» **Given data**
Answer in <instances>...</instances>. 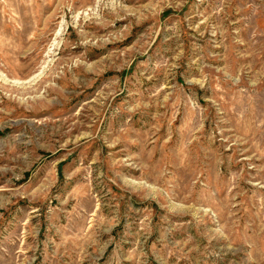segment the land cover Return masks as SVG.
<instances>
[{
	"label": "rangeland",
	"instance_id": "1",
	"mask_svg": "<svg viewBox=\"0 0 264 264\" xmlns=\"http://www.w3.org/2000/svg\"><path fill=\"white\" fill-rule=\"evenodd\" d=\"M0 264H264V0H0Z\"/></svg>",
	"mask_w": 264,
	"mask_h": 264
}]
</instances>
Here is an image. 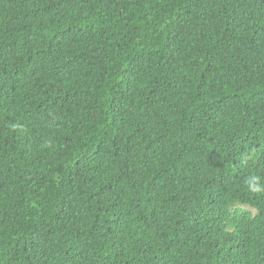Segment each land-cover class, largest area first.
Segmentation results:
<instances>
[{
	"label": "trees",
	"instance_id": "trees-1",
	"mask_svg": "<svg viewBox=\"0 0 264 264\" xmlns=\"http://www.w3.org/2000/svg\"><path fill=\"white\" fill-rule=\"evenodd\" d=\"M264 0H0V264H264Z\"/></svg>",
	"mask_w": 264,
	"mask_h": 264
},
{
	"label": "clouds",
	"instance_id": "clouds-1",
	"mask_svg": "<svg viewBox=\"0 0 264 264\" xmlns=\"http://www.w3.org/2000/svg\"><path fill=\"white\" fill-rule=\"evenodd\" d=\"M248 188L250 192L256 195H264V184L260 183L258 177H250L247 180Z\"/></svg>",
	"mask_w": 264,
	"mask_h": 264
}]
</instances>
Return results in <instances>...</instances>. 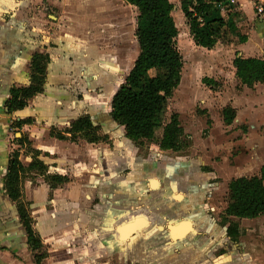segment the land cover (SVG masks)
<instances>
[{
	"label": "crops",
	"instance_id": "obj_1",
	"mask_svg": "<svg viewBox=\"0 0 264 264\" xmlns=\"http://www.w3.org/2000/svg\"><path fill=\"white\" fill-rule=\"evenodd\" d=\"M119 1L126 5L123 0ZM235 1L234 8L223 10L218 16L227 23L242 16L253 21L255 16L251 4L247 0ZM109 2L0 0V264H112V259L120 257L138 264H162L165 261L167 264H240L244 256L240 242L250 255L247 264H264V232L260 235L253 230H244L245 225L264 221V215L250 220L230 218L240 228L237 242L228 239L224 232L220 235L218 226H210L213 221L204 214L187 215L192 212L191 206L196 202L184 193L196 190L185 176L182 178L188 169L179 166L180 162L165 164L163 161H152L150 166L145 160L135 158L128 148L125 161L116 166L108 143L89 144L82 140L72 143L50 136L52 128L62 131L82 116L91 118L90 114L80 113L81 106L75 96L79 95V91L93 92L92 80L110 76L111 68L120 71L119 61L115 66L105 67L109 62L105 60L102 50H95L92 42V36H95L93 31L97 30L94 23L96 16L105 12ZM136 26L137 19L135 31ZM237 28L235 36L238 39L244 34L240 32L241 24ZM249 40L246 38L245 43L239 42L235 59H260L248 49ZM36 55L48 56L49 59L45 62L44 91L29 100L23 111L9 114L7 103L11 99V91L32 84L35 75L33 58ZM80 78L90 80L81 85L78 83ZM116 87H107L109 92L106 96L110 102L119 90ZM26 121L29 123H23ZM232 124L228 126L232 127ZM126 143L131 145L128 140ZM15 154H18V160L25 169L23 176L31 174L34 177L24 187L20 186L25 193L34 231L43 242L40 253H33L30 249L17 204L5 190L9 164ZM36 162L46 169L44 174L30 170V166ZM260 171L255 176H259ZM47 176L63 177L67 181L51 188ZM153 181L156 184L151 188ZM99 183H103L104 190L109 192L110 202L104 196L111 208L108 212L111 220L109 226L117 225L114 239L120 249L124 248L120 252L115 253L114 249L108 250L104 246L95 248L94 241H88L82 248L69 245L74 239H79L81 231L75 229L77 235L70 234L59 223L67 217L63 215L66 205L72 206L73 214L79 213V196L72 199L50 198L52 193L58 194V190L66 184L74 185L71 188L74 192L76 189L95 188ZM177 195L181 196L180 200H177ZM199 212L202 214V211ZM70 217L73 222L76 221V217ZM137 223H142V226L138 227ZM185 223L190 226L189 233L180 240H173L169 227L182 228ZM202 223L205 226H201ZM128 226H137V229L124 235ZM75 228L78 229V225ZM119 228L123 236H129L126 240L117 232ZM92 236L95 238L94 233ZM35 255L42 256L39 263L35 262ZM144 256H150L147 262H144Z\"/></svg>",
	"mask_w": 264,
	"mask_h": 264
},
{
	"label": "rangeland",
	"instance_id": "obj_2",
	"mask_svg": "<svg viewBox=\"0 0 264 264\" xmlns=\"http://www.w3.org/2000/svg\"><path fill=\"white\" fill-rule=\"evenodd\" d=\"M169 1L174 6L173 18L182 36V43L179 42L178 48L184 63L180 86L168 103L162 123H167L173 114H178L185 131L184 140L190 147L174 154L161 151L155 141L128 145L124 129L112 122L109 117L111 102L106 96L109 92L107 87L115 85L119 89L124 84L134 59L138 56V45L135 39L138 12L119 0H110V5H106L108 7L104 10L105 12L96 16L94 23L97 30L93 31L95 36H92V42L95 50H102L105 60L109 62L105 67L115 66L119 61L120 71L117 72L113 67L110 76L93 79L91 82L93 92L88 93L78 89L79 95L75 96V99L78 98L81 106L80 113L90 114L94 124L101 125L102 134L112 137L113 142L110 145L114 165L120 166L125 161V155L130 151L133 152L135 158L145 160L150 166L152 161H163L165 164L173 161L180 162L181 167H187L188 172L182 178L185 176L192 188L195 187L196 190V192H185L184 190L185 196L192 198L194 203L196 202L194 206L193 204L191 206L192 212L187 215L203 216L204 214L213 221H210V226L213 224L218 226L217 231L221 235L227 228V226H221L220 223L228 202L227 184L229 180L237 177H253L264 164V84H258L254 89L248 90L242 87L237 80L232 64L239 44L235 35H228L212 50L196 47L190 37L186 19L181 12L180 1ZM238 24H241L240 32L250 39L248 46L250 52L263 59L264 25L262 26L255 17L253 21H249L245 16L240 17ZM236 29L238 31L237 27ZM157 74L152 71L149 77ZM88 80L90 79L80 78L78 83L82 85V83H88ZM204 80H207L206 84ZM81 85L78 87L80 88ZM229 107L236 108V118L232 127H227L223 121V111ZM160 134L161 131H158L156 137H160ZM175 172L181 173L180 171ZM23 175L19 183L24 187L25 183L34 177L31 174ZM182 178L180 177V180ZM73 186L66 184L58 190V194L54 192L50 195L52 199L55 197L72 199L73 196H79V213L74 212L73 214L72 206L66 205L63 215L67 217L59 223L60 227L69 230L70 234L72 232L77 235L74 232L75 229L78 232L81 231L79 239H74L69 245L82 248L88 241L92 243L94 241L95 248L104 246L108 250L114 249L115 253L123 250L124 248H119V244L117 246L114 239L117 225L107 226L111 224L108 214L111 208L107 205V202L111 200L108 196L109 192L104 190L103 183L90 189L80 187L82 190L76 189L74 192L71 189L74 188ZM24 194L23 190L22 203L27 204ZM199 211H202V214ZM70 215L76 217L75 222L72 221ZM77 225L78 229L75 228ZM201 226L205 225L202 223ZM247 229L262 235L264 221L251 226L245 225L244 230ZM93 233L95 238L92 236ZM120 246L125 245L120 244ZM240 247L244 252L243 261L240 264H247L250 255L241 242ZM149 257L144 256V262H147ZM124 258H114L112 264H138ZM162 264H167V262H162Z\"/></svg>",
	"mask_w": 264,
	"mask_h": 264
},
{
	"label": "trees",
	"instance_id": "obj_3",
	"mask_svg": "<svg viewBox=\"0 0 264 264\" xmlns=\"http://www.w3.org/2000/svg\"><path fill=\"white\" fill-rule=\"evenodd\" d=\"M123 1L138 11L135 37L139 55L124 84L112 99L111 119L124 129L125 139L134 145L142 141H155L162 151L181 152L188 145L184 140L179 115L173 114L167 123H162L168 103L180 86L184 63L178 48L179 31L173 18L174 6L169 0ZM179 1L190 37L196 47L212 50L228 35H236L238 20L227 23L224 18L218 16L222 10L235 7L230 5L231 0ZM238 40L245 43L246 37L238 36ZM48 60V56H34L35 75L32 84L27 88L11 91V99L7 103L9 114L23 111L29 100L43 93L45 62ZM233 67L242 87L251 90L258 84H264V59L236 58ZM152 71L158 74L149 77ZM203 82L206 84L207 80ZM235 118L236 112L233 108L229 107L223 111L225 125H231ZM158 131H161V134L157 138ZM50 136L59 141L72 143L78 140L89 144L113 142L107 135H101L100 126L94 124L89 116L80 117L62 131L52 128ZM20 142L23 143L22 139ZM40 165L38 162L33 163L30 170L44 174L46 169ZM22 174H25V169L18 160V154H15L9 164L5 190L17 204L30 249L33 253H38L43 247V242L34 231L27 204L22 203L23 190L19 183ZM47 180L51 183V188L67 181L66 178L55 176H47ZM228 190L227 208L220 224L223 227L227 226L224 232L226 237L237 242L240 228L230 218L250 220L264 215V166L259 176L233 179L228 185ZM34 258L35 262L39 263L42 256L35 255Z\"/></svg>",
	"mask_w": 264,
	"mask_h": 264
},
{
	"label": "built area",
	"instance_id": "obj_4",
	"mask_svg": "<svg viewBox=\"0 0 264 264\" xmlns=\"http://www.w3.org/2000/svg\"><path fill=\"white\" fill-rule=\"evenodd\" d=\"M251 6L256 20L264 24V0H247ZM230 5L234 6L236 4L235 0L230 1ZM223 11V10H222Z\"/></svg>",
	"mask_w": 264,
	"mask_h": 264
},
{
	"label": "bare ground",
	"instance_id": "obj_5",
	"mask_svg": "<svg viewBox=\"0 0 264 264\" xmlns=\"http://www.w3.org/2000/svg\"><path fill=\"white\" fill-rule=\"evenodd\" d=\"M176 24V23H175ZM176 27H177V29H178V25L176 24ZM179 42H180V44L182 43V36L179 34ZM155 184H156V182L155 181H153V183H152V185H151V188H154L155 187ZM140 223H137L136 225L139 227L140 225H139ZM137 226H128L126 229H125V234L124 235H129L130 233H132V232H134L137 228ZM179 229H176L175 230V232H177L176 234L177 235H180V233H183V230L184 229H186L187 228V225H183L182 226V228H180V227H178ZM119 233L121 234V238L123 239V240H126L129 236H123L122 235V231H121V228L119 229Z\"/></svg>",
	"mask_w": 264,
	"mask_h": 264
},
{
	"label": "water",
	"instance_id": "obj_6",
	"mask_svg": "<svg viewBox=\"0 0 264 264\" xmlns=\"http://www.w3.org/2000/svg\"><path fill=\"white\" fill-rule=\"evenodd\" d=\"M139 225H140V227H141V226H142V223L139 224ZM185 225H187V228L184 229V230H183V233H180V235H177V234H176L177 232H175L176 229H179V228H178L179 226H172V227H169V232H170L171 237H172L173 240H175V241H176V240H180V239L184 238L186 234L189 233L190 226H189L188 223H185ZM139 229H140V228H139ZM136 232H137V231H136Z\"/></svg>",
	"mask_w": 264,
	"mask_h": 264
},
{
	"label": "flooded vegetation",
	"instance_id": "obj_7",
	"mask_svg": "<svg viewBox=\"0 0 264 264\" xmlns=\"http://www.w3.org/2000/svg\"><path fill=\"white\" fill-rule=\"evenodd\" d=\"M177 200H180L181 196L177 195ZM109 227V225H107ZM183 226V225H182ZM120 229V228H119ZM119 229H117V232H119Z\"/></svg>",
	"mask_w": 264,
	"mask_h": 264
}]
</instances>
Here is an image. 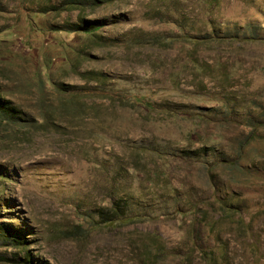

» **Problem details**
Locate each line in the material that contains the string "label", and copy those lines out.

» **Output**
	"label": "rangeland",
	"label": "trees",
	"label": "clouds",
	"label": "crops",
	"label": "rangeland",
	"label": "trees",
	"label": "built area",
	"label": "bare ground",
	"label": "water",
	"label": "flooded vegetation",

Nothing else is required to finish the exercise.